**PAGE EXTRACT:**
Stirling-PDF: Complete Guide to Self-Hosted PDF Toolkit 2026

How to self-host Stirling-PDF, a free all-in-one PDF toolkit with 50+ tools for merging, splitting, converting, editing, and securing PDFs without sending your documents to the cloud.

OS
Editorial Team

If you regularly work with PDFs, you’ve probably visited at least one of those “free PDF tool” websites. You upload your document, wait for processing, and hope nothing sensitive leaks in the process. The reality is that many of these free services store your files on their servers — sometimes indefinitely — and some even use uploaded documents to train machine learning models.

There is a better way. Stirling-PDF is an open-source, self-hosted web application that gives you 50+ PDF tools running entirely on your own infrastructure. No uploads to third-party servers. No hidden data collection. No per-page limits or paywalls. Just a full-featured PDF toolkit under your control.

Why Self-Host Your PDF Tools

Every time you use an online PDF service, you are making a trust decision. You are trusting that the service will:

  • Delete your files after processing (most don’t, at least not immediately)
  • Not read your documents for analytics or training purposes
  • Secure your data against breaches and unauthorized access
  • Remain available when you need it, without changing their pricing model

For personal documents like bank statements, tax returns, medical records, or legal contracts, this trust is hard to justify. Even for business documents, sending files to unknown servers creates compliance risks under GDPR, HIPAA, and other data protection regulations.

Self-hosting Stirling-PDF eliminates these concerns entirely. Your documents never leave your machine. Processing happens locally in your docker container. The only network traffic is your browser talking to your own server. And because the entire project is open-source under the MIT license, you can audit every line of code yourself.

**PROBLEM SET:**
1. Say whether each statement agrees with the Stirling-PDF guide, answering yes or no and quoting the words that decide it: (a) Stirling-PDF is released under the MIT license. (b) Stirling-PDF sets per-page limits. (c) Stirling-PDF processes documents on a third-party server.
2. Write the next part of the Stirling-PDF guide, picking up after its last sentence.
You won't need the lines that come after this text.

**GIVEN DATA:**
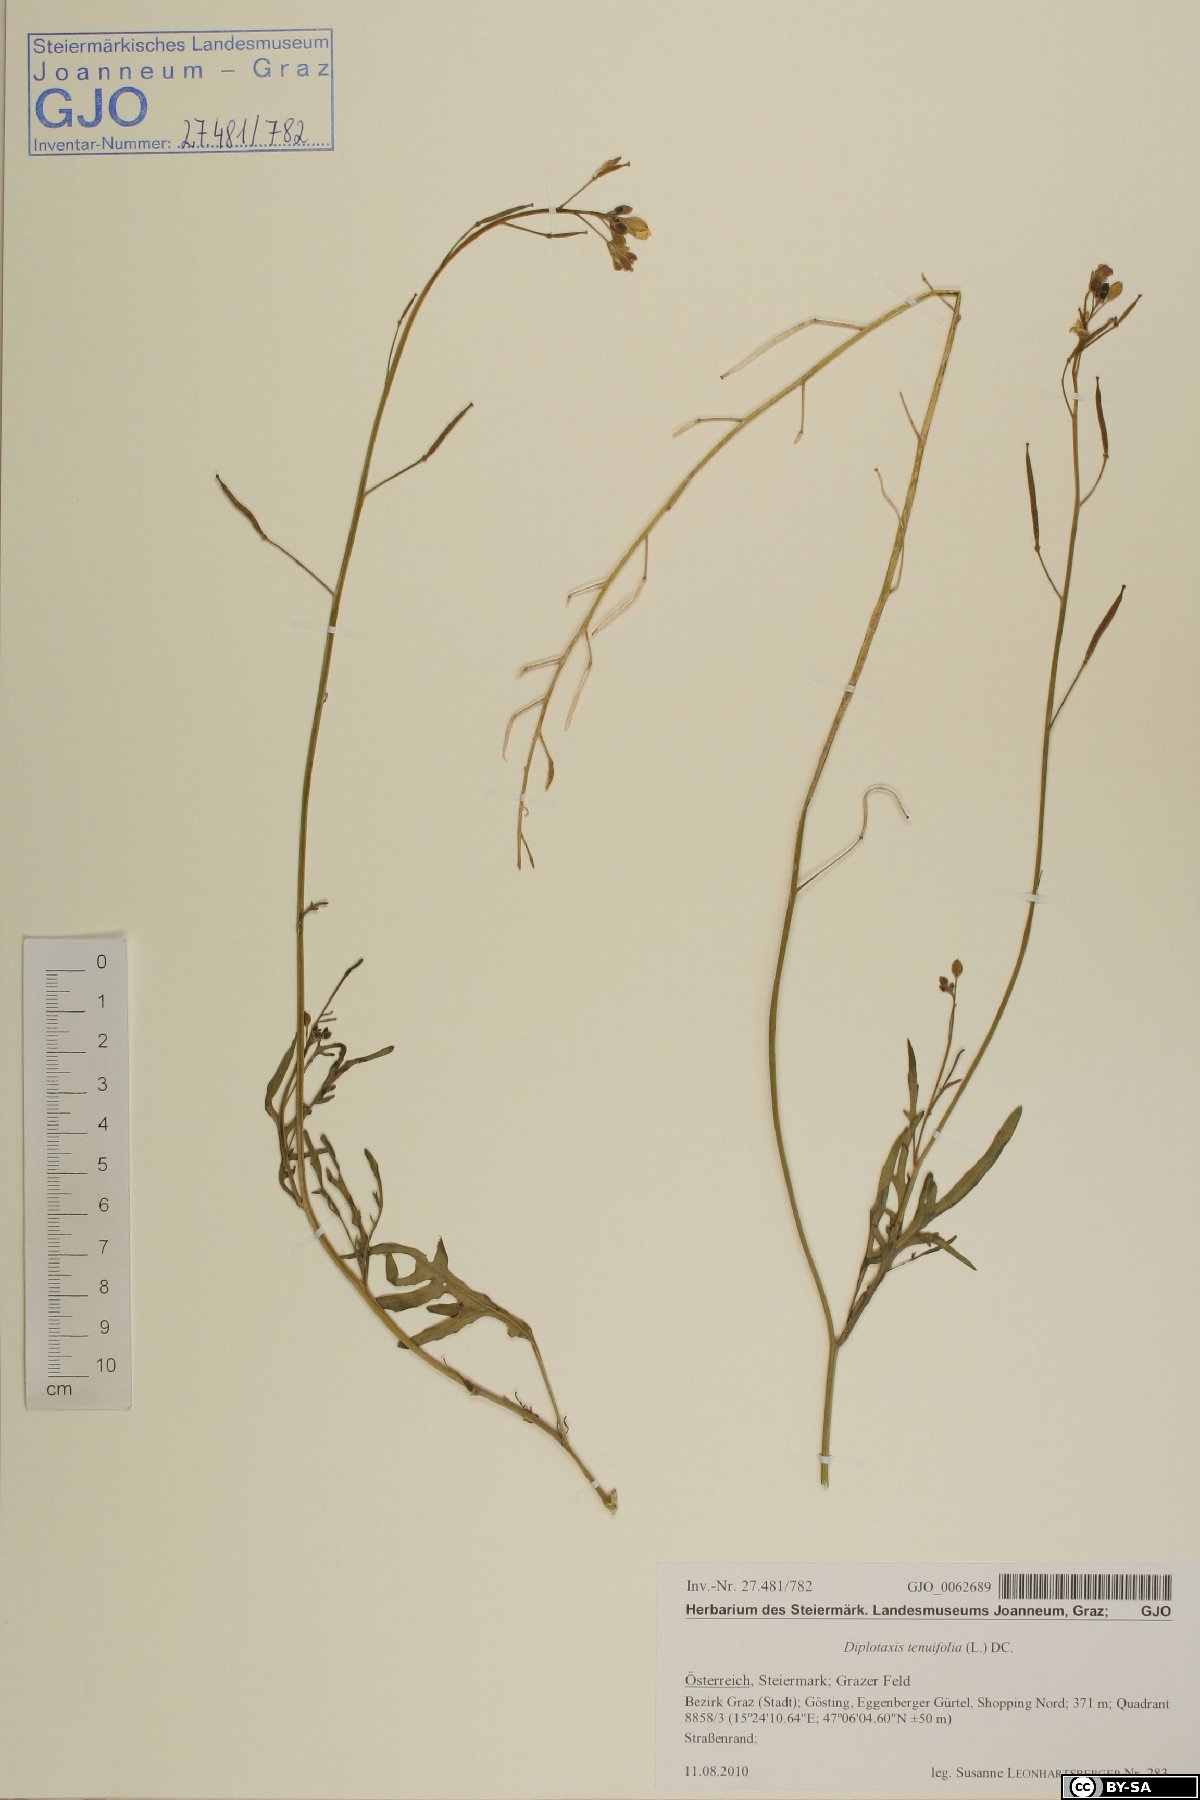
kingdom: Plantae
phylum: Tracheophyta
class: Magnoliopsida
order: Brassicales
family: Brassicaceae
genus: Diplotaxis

* * *

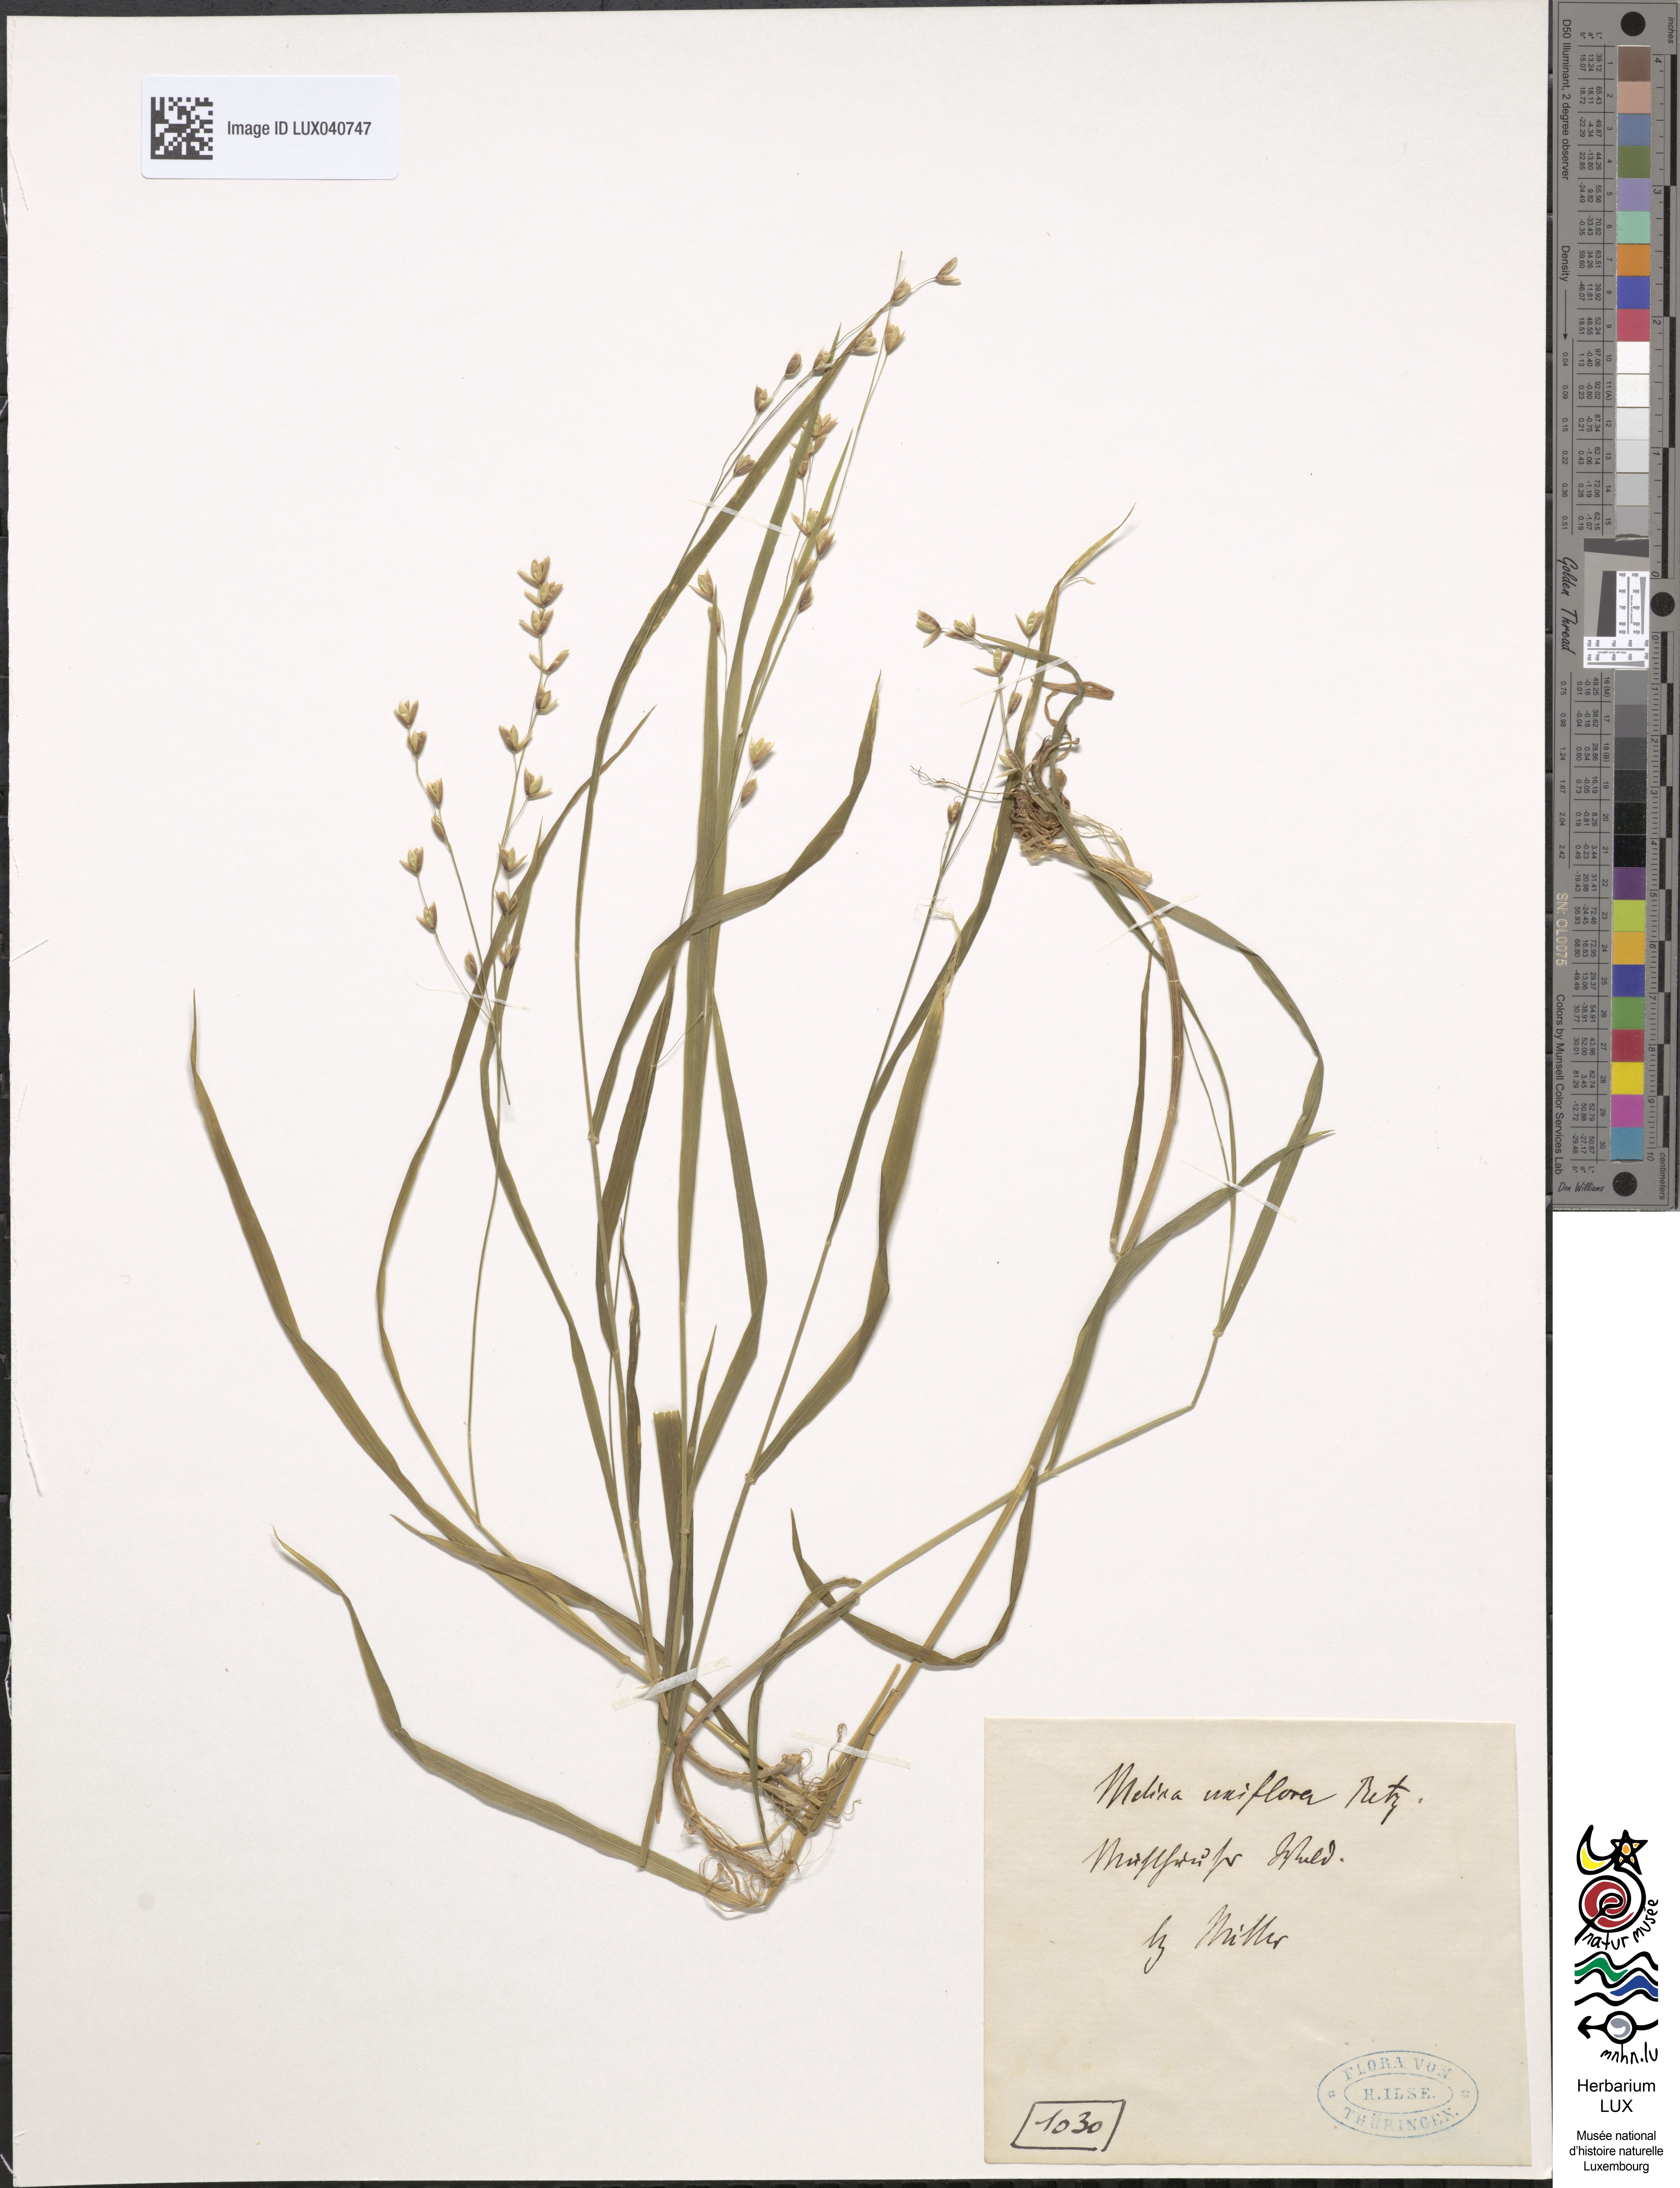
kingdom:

--

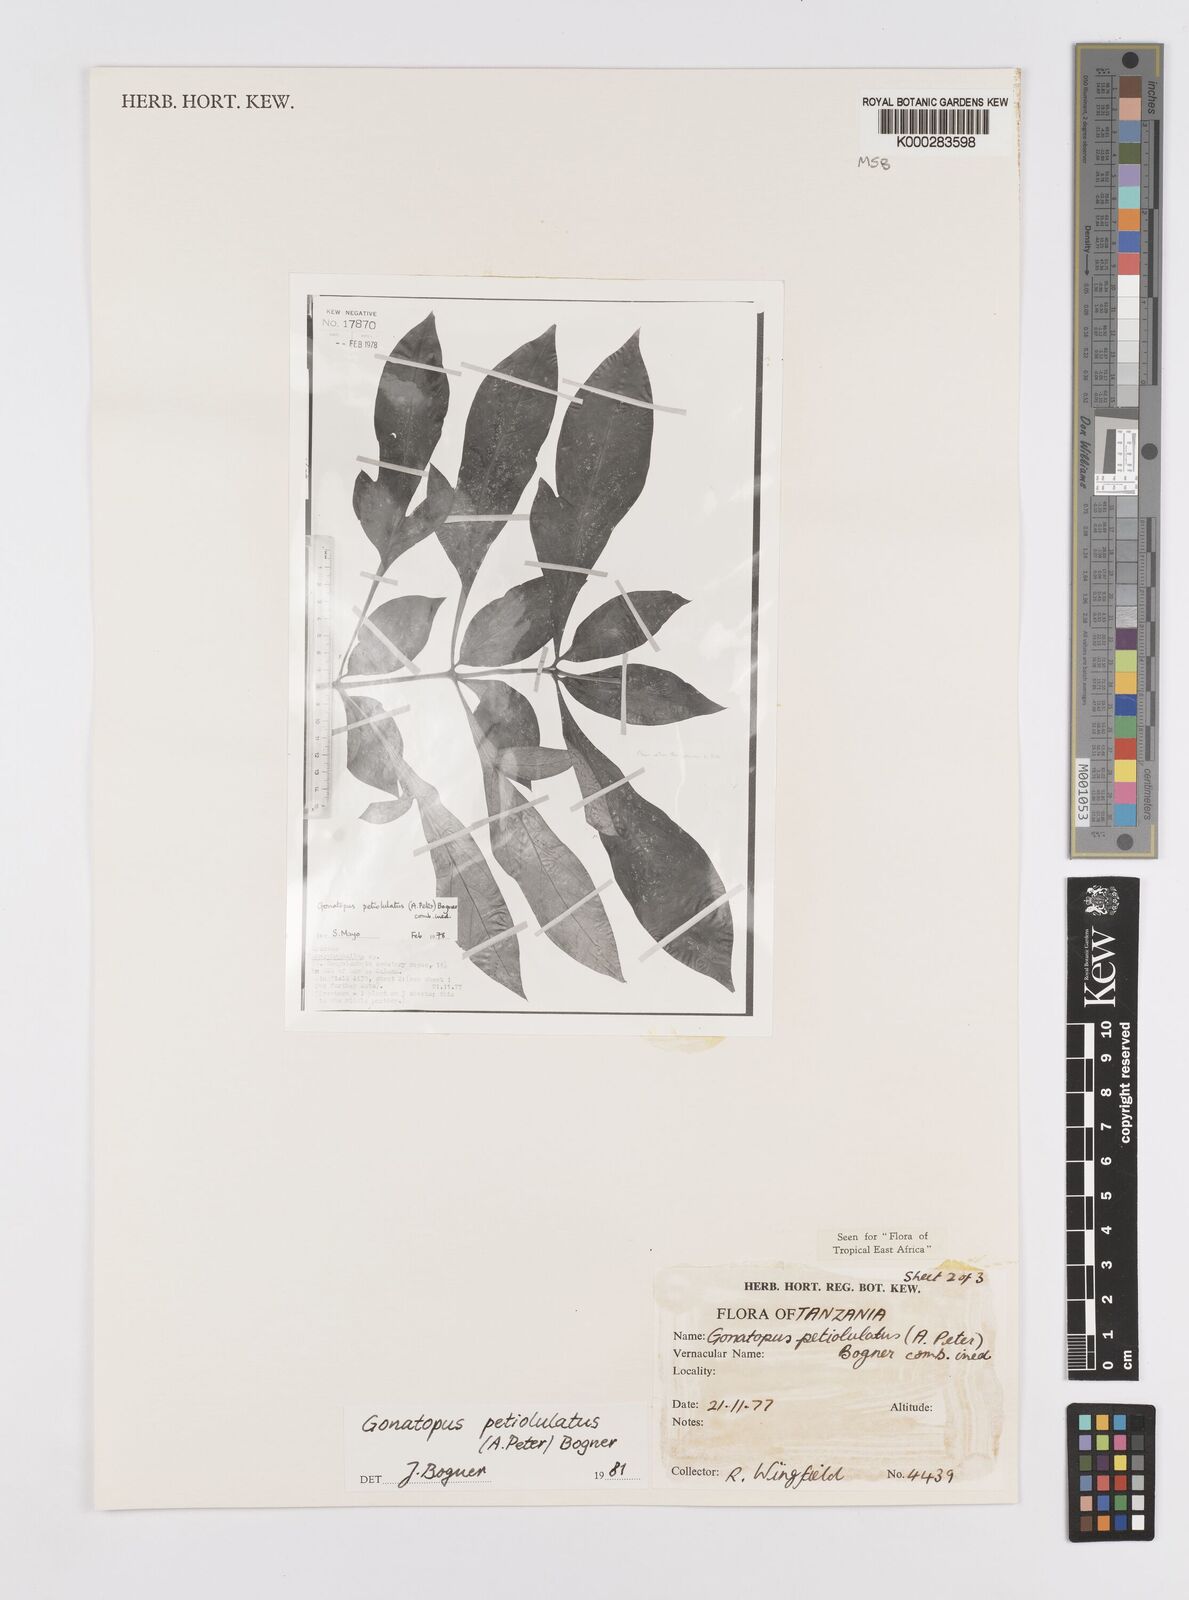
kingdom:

**TASK-BY-TASK OUTPUTS:**
1.
(a) Yes: "the entire project is open-source under the MIT license"
(b) No: "No per-page limits or paywalls."
(c) No: "Processing happens locally in your docker container."

2.
Stirling-PDF has grown to become one of the most popular open-source document tools on GitHub, with over 50,000 stars. It supports a wide range of operations:

CategoryOperations
Merge & SplitMerge multiple PDFs, split by pages, extract specific page ranges
ConvertPDF to images, images to PDF, PDF to Word, PDF to Excel, Office to PDF
EditAdd watermarks, rotate pages, reorder pages, crop PDFs
SecurityPassword-protect, remove passwords, add digital signatures, redact text
OptimizationCompress PDFs, repair corrupted files, OCR scanned documents
MetadataView and edit metadata, flatten form fields, extract images from PDFs

The web interface is clean and intuitive — no registration, no ads, no pop-ups. And for advanced users, Stirling-PDF offers a REST API for automation.

Prerequisites

Before we begin, here’s what you need:

  • A machine running Linux, macOS, or Windows with Docker and Docker Compose installed
  • At least 2 GB of RAM (4 GB recommended for OCR processing)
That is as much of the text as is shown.